» **Instructions to follow**:
In your reply, repeat the full listing exactly and leave each picture out.

========================================================================

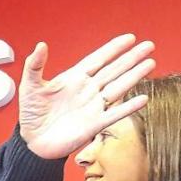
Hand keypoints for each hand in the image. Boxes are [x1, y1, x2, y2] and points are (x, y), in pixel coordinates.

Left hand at [19, 34, 155, 158]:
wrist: (34, 142)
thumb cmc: (31, 114)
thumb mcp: (30, 87)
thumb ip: (34, 66)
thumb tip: (40, 45)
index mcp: (74, 78)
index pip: (98, 59)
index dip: (113, 48)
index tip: (129, 38)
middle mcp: (88, 90)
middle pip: (114, 70)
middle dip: (131, 58)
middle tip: (149, 46)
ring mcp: (93, 107)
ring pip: (118, 88)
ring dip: (134, 76)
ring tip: (151, 63)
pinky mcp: (94, 125)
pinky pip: (115, 114)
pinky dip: (129, 107)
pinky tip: (143, 98)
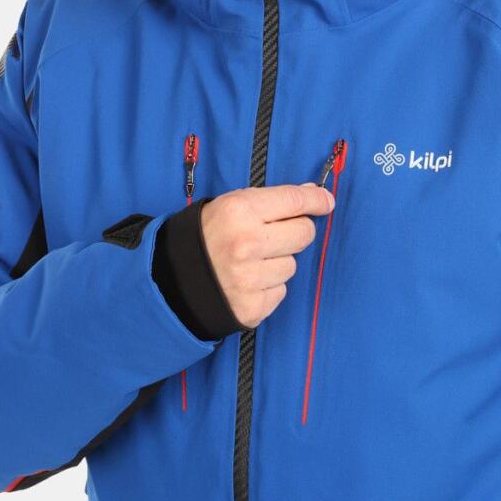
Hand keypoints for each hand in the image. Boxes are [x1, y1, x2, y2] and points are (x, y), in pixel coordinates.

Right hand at [200, 183, 335, 329]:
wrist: (174, 277)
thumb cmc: (208, 234)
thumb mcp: (231, 205)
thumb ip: (272, 200)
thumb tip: (313, 194)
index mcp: (240, 211)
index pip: (295, 201)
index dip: (316, 199)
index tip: (326, 201)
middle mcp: (247, 244)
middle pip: (304, 234)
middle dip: (296, 231)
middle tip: (275, 234)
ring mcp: (249, 278)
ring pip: (292, 265)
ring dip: (278, 262)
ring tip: (252, 260)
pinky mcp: (252, 306)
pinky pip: (280, 291)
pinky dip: (269, 285)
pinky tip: (248, 280)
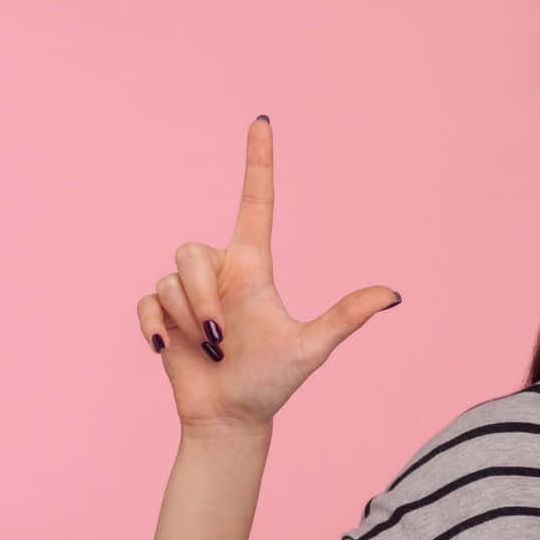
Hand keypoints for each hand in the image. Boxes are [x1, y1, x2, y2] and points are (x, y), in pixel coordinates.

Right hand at [134, 116, 402, 431]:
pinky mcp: (160, 313)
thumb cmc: (272, 381)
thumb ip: (345, 317)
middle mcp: (219, 271)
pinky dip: (156, 326)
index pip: (257, 203)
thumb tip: (393, 295)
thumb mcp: (311, 348)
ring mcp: (187, 292)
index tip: (262, 122)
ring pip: (169, 280)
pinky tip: (171, 347)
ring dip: (187, 319)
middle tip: (223, 338)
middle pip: (191, 251)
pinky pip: (146, 302)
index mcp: (254, 267)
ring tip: (210, 348)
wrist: (231, 417)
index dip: (259, 162)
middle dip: (202, 298)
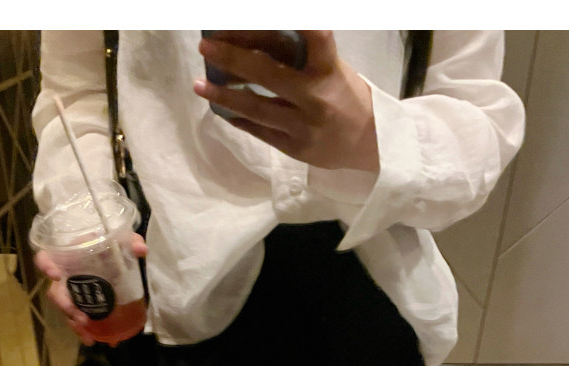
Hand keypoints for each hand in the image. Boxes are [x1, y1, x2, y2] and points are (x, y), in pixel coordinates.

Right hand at [34, 233, 147, 346]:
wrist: (111, 259)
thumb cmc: (107, 246)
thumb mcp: (119, 241)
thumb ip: (130, 241)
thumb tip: (141, 250)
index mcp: (68, 257)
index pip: (45, 258)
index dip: (46, 266)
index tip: (56, 275)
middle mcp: (65, 276)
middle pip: (55, 293)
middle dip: (65, 307)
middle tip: (80, 317)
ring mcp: (72, 293)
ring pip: (66, 311)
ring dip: (74, 324)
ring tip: (88, 336)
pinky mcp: (81, 306)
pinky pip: (77, 320)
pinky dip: (85, 331)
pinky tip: (93, 340)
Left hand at [195, 31, 378, 173]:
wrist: (369, 143)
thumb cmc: (345, 97)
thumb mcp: (332, 69)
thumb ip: (300, 57)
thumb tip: (253, 42)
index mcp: (329, 70)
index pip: (315, 38)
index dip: (299, 22)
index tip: (266, 14)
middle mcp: (316, 97)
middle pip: (268, 74)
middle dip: (233, 58)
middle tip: (206, 47)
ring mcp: (304, 126)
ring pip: (257, 108)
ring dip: (224, 95)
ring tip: (199, 85)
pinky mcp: (296, 148)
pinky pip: (260, 131)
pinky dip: (239, 118)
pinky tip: (221, 109)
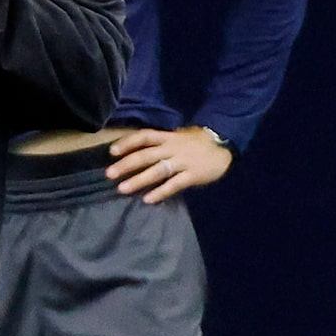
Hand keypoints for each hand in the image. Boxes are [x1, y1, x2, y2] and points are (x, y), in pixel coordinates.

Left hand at [108, 126, 232, 204]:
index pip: (144, 137)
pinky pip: (175, 183)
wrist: (224, 145)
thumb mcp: (178, 136)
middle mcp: (173, 148)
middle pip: (146, 155)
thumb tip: (138, 151)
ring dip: (139, 179)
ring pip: (158, 170)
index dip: (127, 143)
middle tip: (110, 174)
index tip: (112, 152)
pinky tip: (149, 199)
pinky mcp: (193, 174)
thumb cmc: (197, 142)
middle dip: (126, 164)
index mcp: (168, 137)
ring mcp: (183, 161)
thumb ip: (161, 143)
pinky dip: (161, 191)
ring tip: (123, 188)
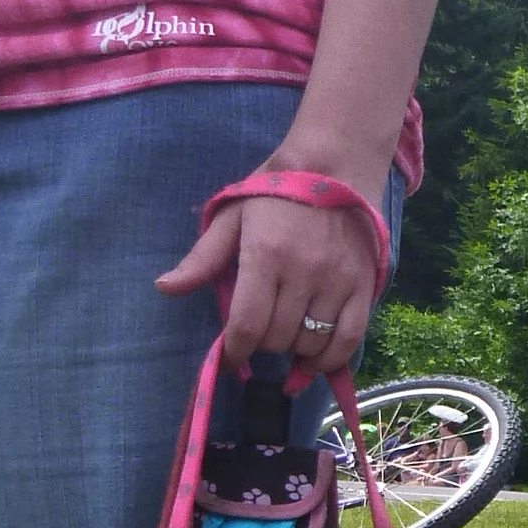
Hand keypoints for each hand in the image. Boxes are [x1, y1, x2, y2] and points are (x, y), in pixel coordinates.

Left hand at [156, 168, 382, 377]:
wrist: (335, 165)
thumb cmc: (275, 192)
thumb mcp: (230, 217)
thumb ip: (201, 258)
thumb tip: (164, 288)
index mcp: (265, 255)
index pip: (247, 325)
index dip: (235, 352)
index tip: (229, 358)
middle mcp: (303, 272)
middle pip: (278, 338)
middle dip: (261, 344)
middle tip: (259, 331)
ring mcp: (337, 281)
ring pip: (311, 343)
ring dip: (293, 349)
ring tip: (286, 336)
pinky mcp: (363, 285)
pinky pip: (349, 338)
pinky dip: (331, 359)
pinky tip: (316, 361)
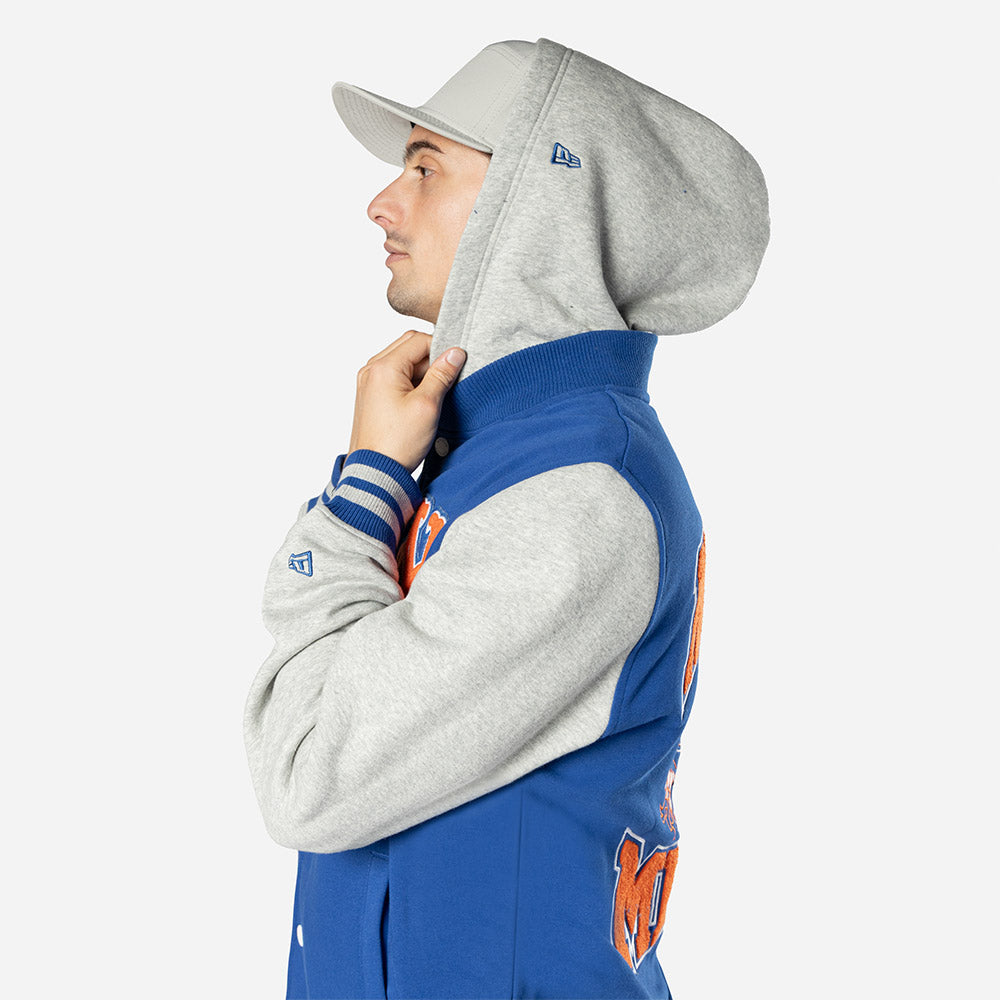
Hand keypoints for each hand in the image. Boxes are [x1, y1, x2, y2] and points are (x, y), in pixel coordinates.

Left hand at [347, 331, 465, 474]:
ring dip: (421, 371)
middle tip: (446, 380)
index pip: (419, 340)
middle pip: (408, 347)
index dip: (442, 348)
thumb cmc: (398, 443)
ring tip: (433, 395)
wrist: (374, 471)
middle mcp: (372, 370)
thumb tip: (456, 353)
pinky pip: (394, 376)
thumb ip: (442, 374)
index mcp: (384, 367)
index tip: (456, 365)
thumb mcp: (427, 405)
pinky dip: (410, 381)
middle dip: (431, 358)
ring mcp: (369, 382)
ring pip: (402, 361)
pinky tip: (421, 401)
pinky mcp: (370, 395)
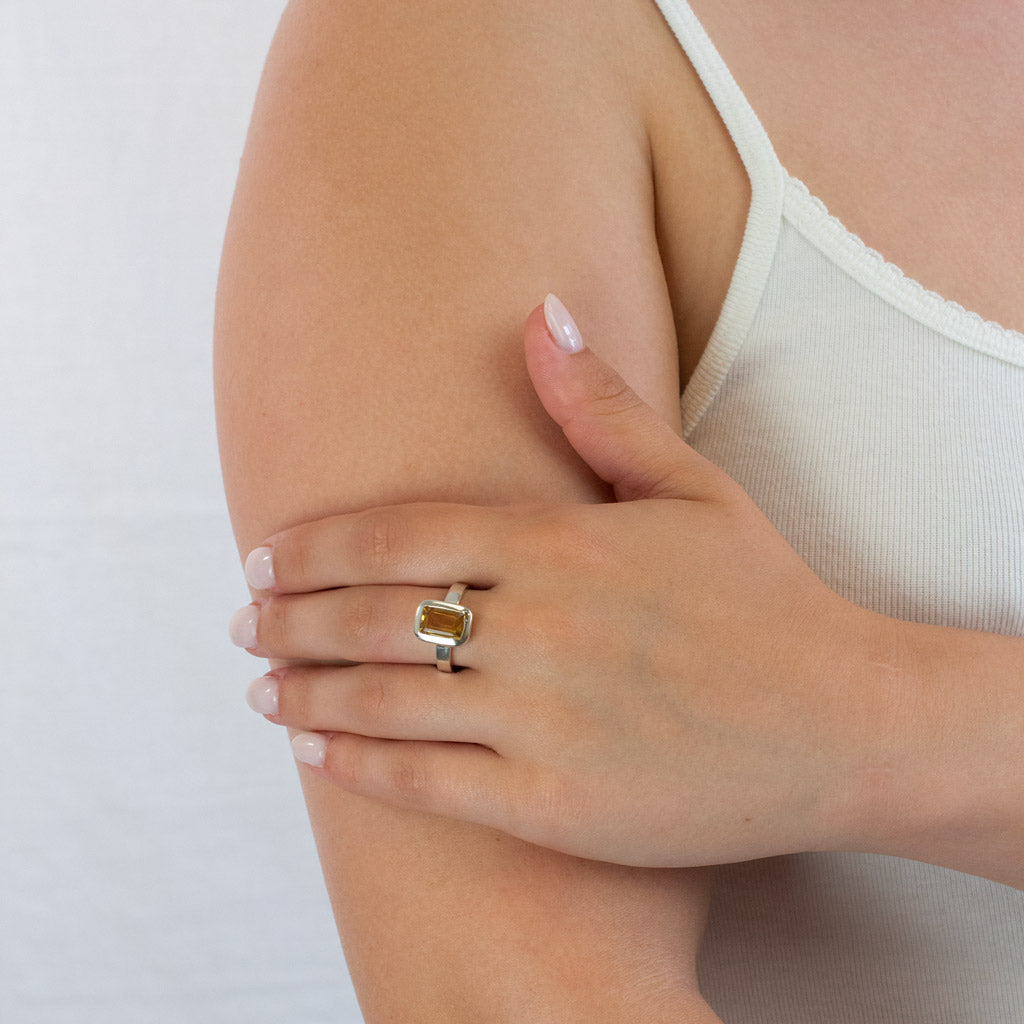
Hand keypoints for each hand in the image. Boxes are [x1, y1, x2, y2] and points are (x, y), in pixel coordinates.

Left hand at [230, 296, 888, 867]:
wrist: (846, 722)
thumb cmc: (768, 599)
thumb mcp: (693, 486)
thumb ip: (602, 405)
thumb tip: (541, 310)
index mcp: (562, 543)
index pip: (398, 536)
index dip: (315, 548)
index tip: (261, 559)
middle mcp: (540, 627)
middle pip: (372, 617)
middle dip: (290, 620)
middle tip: (241, 623)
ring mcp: (542, 720)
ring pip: (383, 702)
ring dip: (304, 695)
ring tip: (259, 689)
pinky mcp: (554, 803)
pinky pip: (426, 784)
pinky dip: (357, 768)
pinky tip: (314, 755)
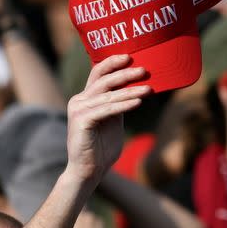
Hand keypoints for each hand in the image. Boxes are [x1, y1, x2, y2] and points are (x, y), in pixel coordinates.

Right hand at [64, 55, 150, 184]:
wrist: (89, 171)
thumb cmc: (102, 148)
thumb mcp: (114, 120)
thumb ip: (119, 104)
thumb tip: (136, 89)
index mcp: (85, 98)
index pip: (97, 73)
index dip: (112, 62)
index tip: (130, 56)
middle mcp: (79, 100)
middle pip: (103, 80)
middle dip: (125, 73)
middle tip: (143, 69)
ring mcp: (78, 110)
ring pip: (108, 95)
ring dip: (130, 90)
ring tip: (148, 87)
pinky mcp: (81, 121)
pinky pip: (107, 109)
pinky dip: (124, 105)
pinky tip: (138, 102)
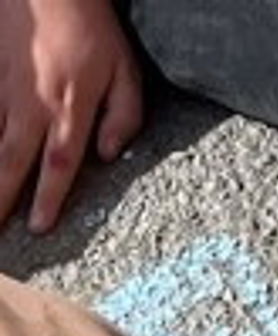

========================================================================

» **Task response**:
Hand keypoints for each hand in the image. Boxes are [x1, y1, x2, y2] and points are (x, y), in pixel coordinates.

Left hand at [19, 34, 155, 158]:
wrist: (34, 142)
thumb cmc: (31, 114)
thumb mcp: (30, 87)
thumb ip: (34, 66)
thumb tip: (40, 45)
index mcp: (74, 78)
index pip: (98, 59)
index dip: (113, 48)
index tip: (129, 38)
middle mcp: (88, 90)
middle pip: (114, 70)
middle dip: (131, 58)
middle tip: (149, 46)
ring mcp: (93, 107)
ring pip: (118, 88)
ring dip: (134, 76)
ring tip: (151, 63)
pinky mcp: (94, 125)
pinky pip: (115, 114)
pinky dip: (129, 107)
pinky tip: (143, 98)
Hand keypoints for each hand in the image. Boxes are [x1, y1, x2, y2] and points are (x, y), in pixel coordinates.

Right hand at [200, 183, 335, 329]:
wrist: (174, 277)
thumb cmc: (208, 234)
thumb mcp: (231, 205)
thumb ip: (272, 200)
thumb tip: (313, 194)
index mcp: (240, 211)
index pip: (295, 201)
index dip: (316, 199)
index tip: (326, 201)
middle mcp: (247, 244)
middle pip: (304, 234)
middle dip: (296, 231)
middle tip: (275, 234)
ring mcp: (249, 278)
ring pip: (292, 265)
ring dip: (278, 262)
ring tip: (252, 260)
pinky mcp: (252, 306)
pinky pip: (280, 291)
pinky dip: (269, 285)
pinky tip: (248, 280)
Hand keypoints for each hand in the image. Boxes are [x1, y1, x2, y2] and points are (x, y), in pixel coordinates.

Right hand at [134, 116, 402, 431]:
pinky mcp: (160, 313)
thumb cmc: (272, 381)
thumb ip: (345, 317)
middle mcp: (219, 271)
pinky dip: (156, 326)
index pip: (257, 203)
thumb tip: (393, 295)
thumb mcp: (311, 348)
ring mcp: (187, 292)
index tip: (262, 122)
ring pip: (169, 280)
pinky tip: (171, 347)
ring dip: (187, 319)
middle tip: (223, 338)
middle pip: (191, 251)
pinky pip: (146, 302)
index mcp: (254, 267)
ring tip: (210, 348)
wrist: (231, 417)
index dip: (259, 162)
middle dip: (202, 298)
Hand keypoints for each hand in the image. Boxes are [x1, y1, x2, y2] and points are (x, y), in pixel coordinates.

Right hand at [34, 233, 147, 346]:
wrist: (111, 259)
thumb cmc: (107, 246)
thumb mcp: (119, 241)
thumb ip: (130, 241)
thumb tip: (141, 250)
index mcp: (68, 257)
index pip: (45, 258)
index dip: (46, 266)
index tip: (56, 275)
middle mcp: (65, 276)
middle pip: (55, 293)
middle dip: (65, 307)
middle tip: (80, 317)
ring mcp: (72, 293)
ring pip: (66, 311)
ring dip: (74, 324)
ring tip: (88, 336)
pinky mcp: (81, 306)
pinky pip: (77, 320)
pinky dip: (85, 331)
pinky tip: (93, 340)
Left hand at [195, 31, 378, 173]:
wrist: (369, 143)
thumb cmc: (345, 97)
thumb mcp: (332, 69)
thumb ip: (300, 57)
thumb tip: (253, 42)
index mcp: (329, 70)
index pip: (315, 38)
index dip: (299, 22)
index tip: (266, 14)
middle mcp: (316, 97)
middle pip: (268, 74)
middle dip: (233, 58)
middle tip: (206, 47)
ring mcp: (304, 126)
ring pip: (257, 108)
ring dip: (224, 95)
ring tip: (199, 85)
pinky mcp: (296, 148)
pinky pip: (260, 131)
pinky dip: (239, 118)
pinky tip: (221, 109)
Hand keypoints for each hand in the image. Boxes are [x1, y1, x2, y2] and points are (x, y), in pixel coordinates.

Left hand at [108, 126, 232, 204]:
index pip: (144, 137)
pinky pip: (175, 183)
wrist: (224, 145)
thumb mcp: (178, 136)
middle mcp: (173, 148)
middle pip: (146, 155)
thumb tip: (138, 151)
ring dip: (139, 179)
ring pip: (158, 170)
index dip: (127, 143)
middle tip: (110, 174)
index tip: (112, 152)
pinky tip: (149, 199)
pinky mcp: (193, 174)
thumb cmc: (197, 142)
middle dip: (126, 164)
index mcp: (168, 137)
ring mcp: (183, 161)
thumb ip: (161, 143)
pinky dip: (161, 191)
ring tip: (123, 188)
Hand keypoints for each hand in the image. Boxes are [x1, y1, x2, y2] and points are (x, y), in pixel coordinates.

Left hand at [156, 168, 382, 377]:
wrist: (335, 165)
thumb cmc: (275, 192)
thumb mcp: (230, 217)
thumb ip: (201, 258)
thumb tip: (164, 288)
index mcp: (265, 255)
index pip: (247, 325)
index dip: (235, 352)
index tip: (229, 358)
middle mcp: (303, 272)
middle pip: (278, 338)
middle dip: (261, 344)
middle tip: (259, 331)
ring mcp: (337, 281)
ring pip: (311, 343)
ring dip: (293, 349)
ring tip: (286, 336)
pinky mcp: (363, 285)
pinky pip: (349, 338)
pinky dip: (331, 359)
pinky tip: (316, 361)
Hand keypoints for each hand in the image. Boxes are [x1, y1, x2, y2] and points are (x, y), in pixel coordinates.

Left hand at [347, 331, 465, 474]:
ring dip: (421, 371)
middle tip: (446, 380)
index pip: (419, 340)
middle pip: (408, 347)
index dip: (442, 348)
thumb cmc: (398, 443)
ring tip: (433, 395)
wrist: (374, 471)
middle mcp: (372, 370)
thumb tip: (456, 353)
pinky pip: (394, 376)
thumb ip: (442, 374)
index mcp: (384, 367)
index tip: (456, 365)
thumb mcp: (427, 405)
pinky dip: (410, 381)
middle dip: (431, 358)
ring mcp: (369, 382)
ring pip: (402, 361)
pinky tip: (421, 401)
pinky mcp: (370, 395)
Hand keypoints for each hand in the image. Boxes are [x1, y1, x2, y2] and points are (x, y), in pixel coordinates.

Left hand at [230, 296, 888, 867]:
wrist: (846, 722)
thumb cmc: (768, 599)
thumb mcp: (693, 486)
thumb ip: (602, 405)
thumb tip: (541, 310)
index mcp: (562, 543)
index pip: (398, 536)
index dip: (315, 548)
index tip: (261, 559)
middle mcp: (540, 627)
middle pip: (372, 617)
middle dip: (290, 620)
middle tip: (241, 623)
ring mcp: (542, 720)
ring pip: (383, 702)
ring dip: (304, 695)
ring tip: (259, 689)
pinky mcp: (554, 803)
pinky pip: (426, 784)
pinky dip: (357, 768)
pinky tip: (314, 755)
Hand keypoints for each hand in the image. Boxes are [x1, y1, x2, y2] and points are (x, y), in pixel coordinates.

Right hand at [64, 55, 150, 184]:
wrist: (89, 171)
thumb cmc: (102, 148)
thumb mcp: (114, 120)
thumb ip: (119, 104)
thumb tip: (136, 89)
index mcp: (85, 98)
index pip: (97, 73)
index dip: (112, 62)
index tip: (130, 56)
middle mcp: (79, 100)
middle pip: (103, 80)
middle dip: (125, 73)
middle tip: (143, 69)
ring mcp: (78, 110)
ring pip: (108, 95)
ring dip: (130, 90)
ring tip: (148, 87)
pinky mcp: (81, 121)
pinky pip: (107, 109)
pinky dip: (124, 105)
pinky tip: (138, 102)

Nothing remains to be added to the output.